Muitos cubanos mais velhos parecem perplexos. Em Miramar, uma artista de 90 anos me contou que todos os moradores do seu quarteirão foram embora nos últimos dois anos. A casa do seu vizinho está vazia porque a família se mudou para o exterior. Outra estava sendo reformada, e uma gente nova estava se mudando para o outro lado da rua. "É tudo tão" -franziu o nariz- "instável".

Isso parece refletir o sentimento de muitos cubanos hoje em dia. E, no entanto, Cuba ainda é Cuba. No Sangri-LA, junto com sinais de aumento da demanda por tudo o que for novo e reluzente, havia tantos gritos, abraços e fofocas quanto eu havia visto em incontáveis estabelecimentos estatais.

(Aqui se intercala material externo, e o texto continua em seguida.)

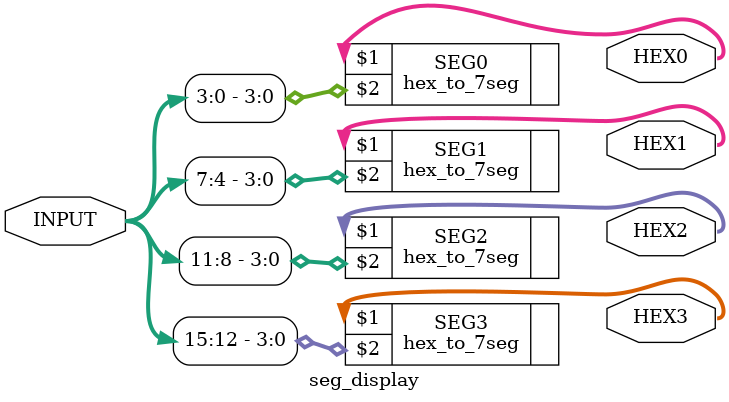
<source format=v>
module seg_display (
		INPUT,					// input 16-bit number		
		HEX0, HEX1, HEX2, HEX3	// Hex output on 7 segment display									
	 );
	input		[15:0]	INPUT;		// declare input/output ports			
	output	[7:0]	HEX0, HEX1, HEX2, HEX3;					

	hex_to_7seg		SEG0 (HEX0, INPUT[3:0]);			
	hex_to_7seg		SEG1 (HEX1, INPUT[7:4]);			
	hex_to_7seg		SEG2 (HEX2, {INPUT[11:8]});
	hex_to_7seg		SEG3 (HEX3, {INPUT[15:12]});	

endmodule

</source>
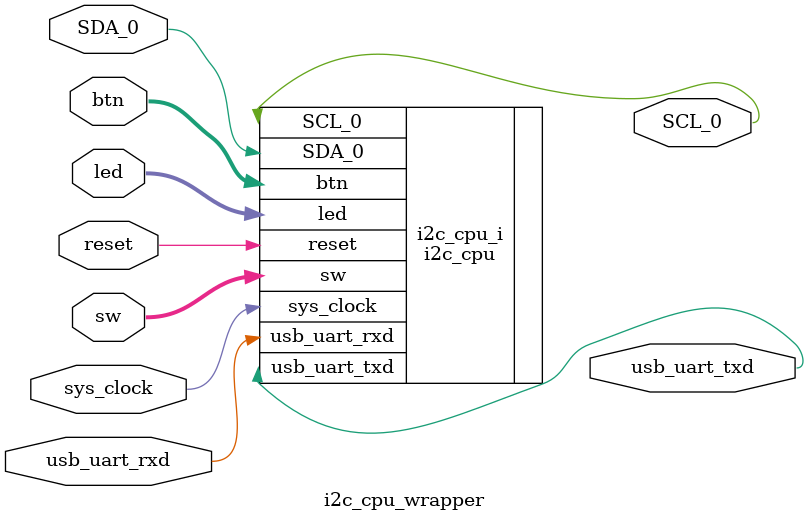
<source format=v>
`timescale 1 ps / 1 ps

module i2c_cpu_wrapper
   (SCL_0,
    SDA_0,
    btn,
    led,
    reset,
    sw,
    sys_clock,
    usb_uart_rxd,
    usb_uart_txd);
  output SCL_0;
  inout SDA_0;
  inout [7:0]btn;
  inout [7:0]led;
  input reset;
  inout [7:0]sw;
  input sys_clock;
  input usb_uart_rxd;
  output usb_uart_txd;

  wire SCL_0;
  wire SDA_0;
  wire [7:0]btn;
  wire [7:0]led;
  wire reset;
  wire [7:0]sw;
  wire sys_clock;
  wire usb_uart_rxd;
  wire usb_uart_txd;

  i2c_cpu i2c_cpu_i
       (.SCL_0(SCL_0),
        .SDA_0(SDA_0),
        .btn(btn),
        .led(led),
        .reset(reset),
        .sw(sw),
        .sys_clock(sys_clock),
        .usb_uart_rxd(usb_uart_rxd),
        .usb_uart_txd(usb_uart_txd));
endmodule

</source>
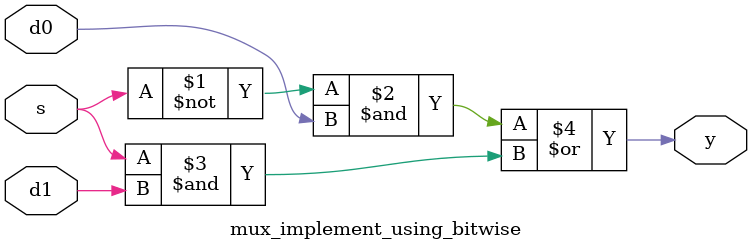
<source format=v>
`timescale 1ns / 1ps


module mux_implement_using_bitwise(
input s,d0,d1,
output y );

assign y = (~s & d0)|(s & d1 );

endmodule

</source>
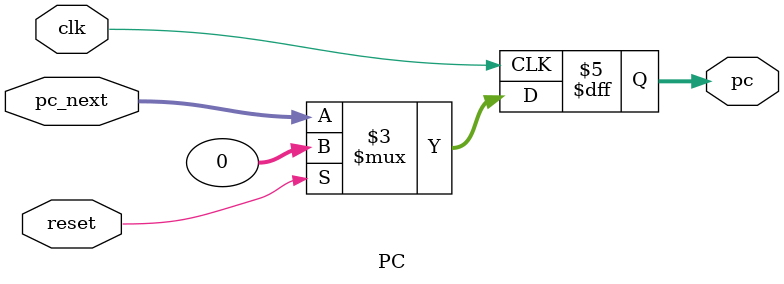
<source format=sv>
`timescale 1ns / 1ps


module PC (// #(parameter size = 1024 )(
input logic clk,
input logic reset,
input logic [31:0]pc_next,
output logic [31:0]pc
    );
    
//logic [$clog2(size*4)-1:0]pc_next;
  always_ff @(posedge clk)    
    begin
            if(reset)  
            begin  
              pc <= 32'b0; 
            end 
            else begin
                pc <= pc_next; 
            end
    end

endmodule
</source>
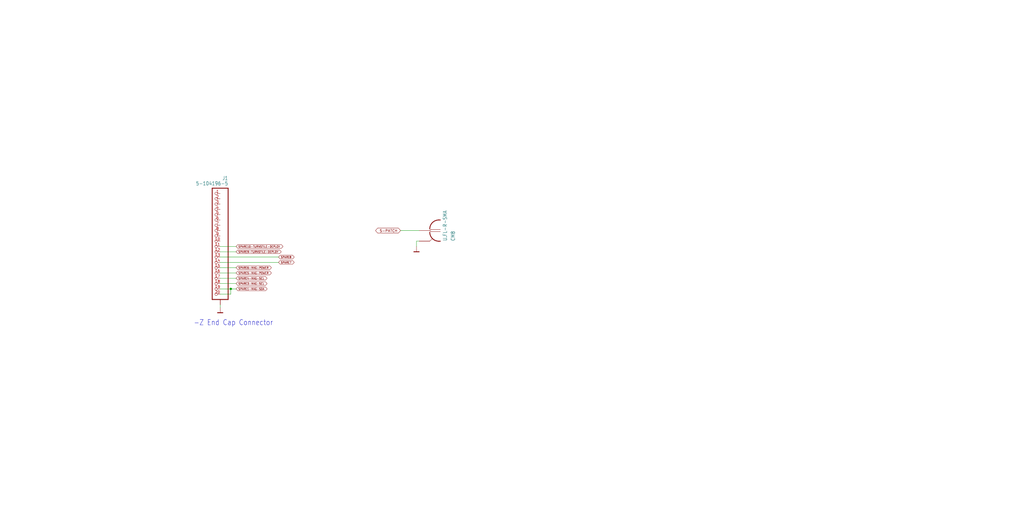
<source format=kicad_sch>
(kicad_sch (version 20211123) (generator eeschema)

  (uuid c93cfab3-e310-46e8-8e70-78a73f0c632a)

  (paper "User" 490.22 254.406)

  

  (junction (at 110.49 138.43) (diameter 0) (color 0 0 0 0)
    (uuid 4de60792-1421-4589-8629-03a2de81770b)
  )

  (wire (pts (xy 105.41 135.89) (xy 113.03 135.89))
    (stroke (width 0) (type default) (color 0 0 0 0))
    (uuid 2151b61a-fb68-4ecf-8bc0-b3887ccd1f13)
  )
  (wire (pts (xy 110.49 140.97) (xy 110.49 138.43))
    (stroke (width 0) (type default) (color 0 0 0 0))
    (uuid 24f1aa64-6b0d-4a12-9645-a5349f408061)
  )
  (wire (pts (xy 105.41 123.19) (xy 133.35 123.19))
    (stroke (width 0) (type default) (color 0 0 0 0))
    (uuid 42369471-745f-449b-a72a-a62d853a102b)
  )
  (wire (pts (xy 200.66 110.49) (xy 191.77 110.49))
    (stroke (width 0) (type default) (color 0 0 0 0))
    (uuid 4bce1fa2-bc1f-4ca0-80af-c21d8bd8f5cb)
  )
  (wire (pts (xy 105.41 133.35) (xy 113.03 133.35))
    (stroke (width 0) (type default) (color 0 0 0 0))
    (uuid 5a19049f-4309-4e5b-ae0b-f9f43a3745ff)
  )
  (wire (pts (xy 105.41 118.11) (xy 113.03 118.11))
    (stroke (width 0) (type default) (color 0 0 0 0))
    (uuid 6395a30c-7aae-4b35-b9af-195ed9588e2c)
  )
  (wire (pts (xy 105.41 120.65) (xy 113.03 120.65))
    (stroke (width 0) (type default) (color 0 0 0 0))
    (uuid 658808e1-b56a-49e5-92be-0a7579265e80)
  )
  (wire (pts (xy 105.41 147.32) (xy 105.41 146.05))
    (stroke (width 0) (type default) (color 0 0 0 0))
    (uuid 742919cd-5901-4718-ada9-67b9bde074e4)
  )
  (wire (pts (xy 105.41 128.27) (xy 113.03 128.27))
    (stroke (width 0) (type default) (color 0 0 0 0))
    (uuid 9195ed53-25ef-4d60-99b1-74732f92d431)
  )
  (wire (pts (xy 105.41 125.73) (xy 133.35 125.73))
    (stroke (width 0) (type default) (color 0 0 0 0))
    (uuid aae56880-b9a1-4439-95ae-eddc4c3e6fe2)
  )
  (wire (pts (xy 110.49 138.43) (xy 113.03 138.43))
    (stroke (width 0) (type default) (color 0 0 0 0))
    (uuid aeee7878-e95b-4d57-9d0f-a8f6a935b13d)
  )
  (wire (pts (xy 105.41 130.81) (xy 113.03 130.81))
    (stroke (width 0) (type default) (color 0 0 0 0))
    (uuid e6988445-b32e-4ecc-b1be-4b1a1027787b)
  )
  (wire (pts (xy 105.41 140.97) (xy 110.49 140.97))
    (stroke (width 0) (type default) (color 0 0 0 0))
    (uuid ebcf26a2-4f53-4b82-b393-10fdfec2c78c)
  )
  (wire (pts (xy 199.39 118.11) (xy 199.39 115.57))
    (stroke (width 0) (type default) (color 0 0 0 0))
    (uuid f1ffa0de-bed7-4fe1-815d-e6f27135b05f)
  )
  (wire (pts (xy 199.39 115.57) (xy 200.66 115.57))
    (stroke (width 0) (type default) (color 0 0 0 0))
    (uuid fb1f52c4-c784-4f51-bfab-12a1c882bf5c)
  )
  (wire (pts (xy 105.41 138.43) (xy 110.49 138.43))
    (stroke (width 0) (type default) (color 0 0 0 0))
    (uuid fcc70f08-c658-4c58-8544-7c2d1907340a)
  )

  (text "-Z End Cap Connector" (at 92.71 156.21 180)
    (effects (font (size 2.54 2.159)) (justify left bottom))
    (uuid 2ef039d5-276a-42c4-8cd8-c5c6d2757984)
  )

  (global_label "SPARE3-MAG-SCL" (shape bidirectional) (at 113.03 135.89 0) (fields_autoplaced)
    (effects (font (size 0.889 0.889)) (justify left))
    (uuid 20f95118-1ca0-4690-9a51-d2aca8c62da0)
    (property "Intersheet References" "${INTERSHEET_REFS}" (id 0) (at 0 0 0)
      (effects (font (size 1.27 1.27)) hide)
    )
  )
  (global_label "SPARE6-MAG-POWER" (shape bidirectional) (at 113.03 128.27 0) (fields_autoplaced)
    (effects (font (size 0.889 0.889)) (justify left))
    (uuid 4920fa5e-2076-44e1-92c3-169b2d2eeac0)
    (property "Intersheet References" "${INTERSHEET_REFS}" (id 0) (at 0 0 0)
      (effects (font (size 1.27 1.27)) hide)
    )
  )
  (global_label "SPARE10-TURNSTILE-DEPLOY" (shape bidirectional) (at 113.03 118.11 0) (fields_autoplaced)
    (effects (font (size 0.889 0.889)) (justify left))
    (uuid 4d91a54a-f53e-4052-9ade-ce83fefa0a4c)
    (property "Intersheet References" "${INTERSHEET_REFS}" (id 0) (at 0 0 0)
      (effects (font (size 1.27 1.27)) hide)
    )
  )
  (global_label "SPARE8" (shape bidirectional) (at 133.35 123.19 0) (fields_autoplaced)
    (effects (font (size 0.889 0.889)) (justify left))
    (uuid 5d6361ba-a166-4268-921d-6185e9863b7f)
    (property "Intersheet References" "${INTERSHEET_REFS}" (id 0) (at 0 0 0)
      (effects (font (size 1.27 1.27)) hide)
    )
  )
  (global_label "SPARE7" (shape bidirectional) (at 133.35 125.73 0) (fields_autoplaced)
    (effects (font (size 0.889 0.889)) (justify left))
    (uuid 652a62df-db8b-4d66-aaa5-d7484893d5a9)
    (property "Intersheet References" "${INTERSHEET_REFS}" (id 0) (at 0 0 0)
      (effects (font (size 1.27 1.27)) hide)
    )
  )
  (global_label "SPARE9-TURNSTILE-DEPLOY" (shape bidirectional) (at 113.03 120.65 0) (fields_autoplaced)
    (effects (font (size 0.889 0.889)) (justify left))
    (uuid 6eedb213-5040-41a9-8153-5f7bae9e83bc)
    (property "Intersheet References" "${INTERSHEET_REFS}" (id 0) (at 0 0 0)
      (effects (font (size 1.27 1.27)) hide)
    )
  )
  (global_label "S-PATCH" (shape bidirectional) (at 191.77 110.49 180) (fields_autoplaced)
    (effects (font (size 1.2446 1.2446)) (justify right))
    (uuid 86e19e45-75a6-4dfc-bb5a-131a84ea7b9d)
    (property "Intersheet References" "${INTERSHEET_REFS}" (id 0) (at 347.98 -246.38 0)
      (effects (font (size 1.27 1.27)) hide)
    )
  )
  (global_label "SPARE1-MAG-SDA" (shape bidirectional) (at 113.03 138.43 0) (fields_autoplaced)
    (effects (font (size 0.889 0.889)) (justify left))
    (uuid 92f8b686-6f91-4b80-a43b-f161ba37babb)
    (property "Intersheet References" "${INTERSHEET_REFS}" (id 0) (at 0 0 0)
      (effects (font (size 1.27 1.27)) hide)
    )
  )
  (global_label "SPARE5-MAG-POWER" (shape bidirectional) (at 113.03 130.81 0) (fields_autoplaced)
    (effects (font (size 0.889 0.889)) (justify left))
    (uuid bbcd5ede-88eb-4105-ab50-c69822b7721e)
    (property "Intersheet References" "${INTERSHEET_REFS}" (id 0) (at 0 0 0)
      (effects (font (size 1.27 1.27)) hide)
    )
  )
  (global_label "SPARE4-MAG-SCL" (shape bidirectional) (at 113.03 133.35 0) (fields_autoplaced)
    (effects (font (size 0.889 0.889)) (justify left))
    (uuid fc35e92a-3d39-4c10-8c8a-a512ba854a74)
    (property "Intersheet References" "${INTERSHEET_REFS}" (id 0) (at 0 0 0)
      (effects (font (size 1.27 1.27)) hide)
    )
  )

  (symbol (lib_id "oresat0-1u-backplane-eagle-import:5-104196-5") (at 102.87 115.57 0) (mirror y) (unit 1)
    (in_bom yes) (on_board yes)
    (uuid b1f8f17b-c2a0-4e3c-a0ea-f3c0924fe2ff)
    (property "Reference" "J1" (id 0) (at 109.22 86.36 0)
      (effects (font (size 1.778 1.5113)) (justify left bottom))
    )
    (property "Value" "5-104196-5" (id 1) (at 109.22 88.9 0)
      (effects (font (size 1.778 1.5113)) (justify left bottom))
    )
    (property "Footprint" "oresat0-1u-backplane:5-104196-5" (id 2) (at 102.87 115.57 0)
      (effects (font (size 1.27 1.27)) hide)
    )
    (property "Datasheet" "" (id 3) (at 102.87 115.57 0)
      (effects (font (size 1.27 1.27)) hide)
    )
    (pin "1" (uuid 963fb6a6-c064-4ce8-9c40-9200bc806ea2))
    (pin "10" (uuid 4380954f-df32-421c-911f-65c21dd2d1b6))
    (pin "11" (uuid a8ce66bc-60fe-441d-92fe-c83a2fea28d5))
    (pin "12" (uuid 845fe050-e36b-4046-b7ac-dab05b4bbaa0))
    (pin "13" (uuid 2e5b9f79-bdbc-4e78-b03f-77a93b94a5b9))
    (pin "14" (uuid 0cf19a64-9b18-44d4-b133-96857844cf07))
    (pin "15" (uuid a01582e1-d609-484f-a37b-8cf8618c5d68))
    (pin "16" (uuid ab4824ca-3dd6-4929-95d9-3ec365381526))
    (pin "17" (uuid 2c44c4c3-2e2b-4a9f-80bf-b5a8fd31dca5))
    (pin "18" (uuid a32ce1e3-c1be-4721-9e37-e7fab395b356))
    (pin "19" (uuid f0df090f-e549-47c5-931e-f00c69890413))
    (pin "2" (uuid f2fb23f9-ceaa-417b-ab92-261eb8e3049b))
    (pin "20" (uuid 1f4367da-d221-4dd9-ab7d-4a5a281e9633))
    (pin "3" (uuid 81a5f418-f15e-4603-8000-ace24bce2650))
    (pin "4" (uuid 40b704d3-e976-4fbe-a119-25063ce9c2ba))
    (pin "5" (uuid dd8b5921-44c8-431e-8db4-e64c6ab9328c))
    (pin "6" (uuid acc5ba7e-d5a5-45a0-b312-757145ebed8b))
    (pin "7" (uuid 68593752-c2ca-44ca-9037-45f1ef023cdb))
    (pin "8" (uuid 55f0605c-102f-46a0-b88d-b80d68b6e982))
    (pin "9" (uuid 1ba37f42-8ae1-4242-ab5c-a8d8e084784c))
    (pin "HD1" (uuid 86483ebb-26b0-4dca-9620-e4f7a3a753c0))
    (pin "HD2" (uuid f4c7614e-679c-49e1-a49e-b22ee5b752fb))
    (pin "HD3" (uuid 37ef85d9-8e73-47f3-8935-dd11e53c09ba))
  )

  (symbol (lib_id "oresat0-1u-backplane-eagle-import:GND") (at 199.39 118.11 0) (unit 1)
    (in_bom yes) (on_board yes)
    (uuid ce455431-8a64-47a4-9b67-0b82b8738ec3)
    (property "Reference" "#GND08" (id 0) (at 199.39 118.11 0)
      (effects (font (size 1.27 1.27)) hide)
    )
    (property "Value" "GND" (id 1) (at 199.39 118.11 0)
      (effects (font (size 1.27 1.27)) hide)
    )
    (property "Footprint" "oresat0-1u-backplane:" (id 2) (at 199.39 118.11 0)
      (effects (font (size 1.27 1.27)) hide)
    )
    (property "Datasheet" "" (id 3) (at 199.39 118.11 0)
      (effects (font (size 1.27 1.27)) hide)
    )
    (pin "1" (uuid d4c0be60-fd4a-469c-9ca5-850ffbc85726))
  )

  (symbol (lib_id "oresat0-1u-backplane-eagle-import:U.FL-R-SMA") (at 205.74 110.49 270) (mirror x) (unit 1)
    (in_bom yes) (on_board yes)
    (uuid dda96f14-fd30-4145-8150-c9bb8feca0cd)
    (property "Reference" "CM8" (id 0) (at 215.9 115.57 0)
      (effects (font (size 1.778 1.5113)) (justify left bottom))
    )
    (property "Value" "U.FL-R-SMA" (id 1) (at 212.09 115.57 0)
      (effects (font (size 1.778 1.5113)) (justify left bottom))
    )
    (property "Footprint" "oresat0-1u-backplane:U.FL-R-SMT" (id 2) (at 205.74 110.49 0)
      (effects (font (size 1.27 1.27)) hide)
    )
    (property "Datasheet" "" (id 3) (at 205.74 110.49 0)
      (effects (font (size 1.27 1.27)) hide)
    )
    (pin "1" (uuid ed0d7acd-4b86-4201-a209-48f40a64763b))
    (pin "2" (uuid 884640cb-bc6d-404a-ad92-e3c654eec65e))
    (pin "3" (uuid d3fd57ff-5248-46ae-89e0-9cd0f6b36072))
  )

  (symbol (lib_id "oresat0-1u-backplane-eagle-import:GND") (at 105.41 147.32 0) (unit 1)
    (in_bom yes) (on_board yes)
    (uuid f62168e5-29f7-44be-a564-e518f35f0c5e)
    (property "Reference" "#GND06" (id 0) (at 105.41 147.32 0)
      (effects (font (size 1.27 1.27)) hide)
    )
    (property "Value" "GND" (id 1) (at 105.41 147.32 0)
      (effects (font (size 1.27 1.27)) hide)
    )
    (property "Footprint" "oresat0-1u-backplane:" (id 2) (at 105.41 147.32 0)
      (effects (font (size 1.27 1.27)) hide)
    )
    (property "Datasheet" "" (id 3) (at 105.41 147.32 0)
      (effects (font (size 1.27 1.27)) hide)
    )
    (pin "1" (uuid 4a03904a-66f5-48ba-8763-e3771dc60e9c))
  )
)

</source>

Os baladeiros não tentavam substituir a Cuba que conheciam. O mural da ponte do Brooklyn não queria dizer que eles desejam que Havana vire Nova York, e os clipes de Cristina Aguilera eram apenas uma distração.

Foi só quando o DJ passou a tocar salsa moderna -depois da 1h- que todos começaram a dançar. É claro que é um clichê enxergar Cuba apenas por intermédio da música, mas era mais do que isso. Como disse José Martí, escritor: "Tenho duas pátrias: Cuba e a noite. Ou são as duas uma só?".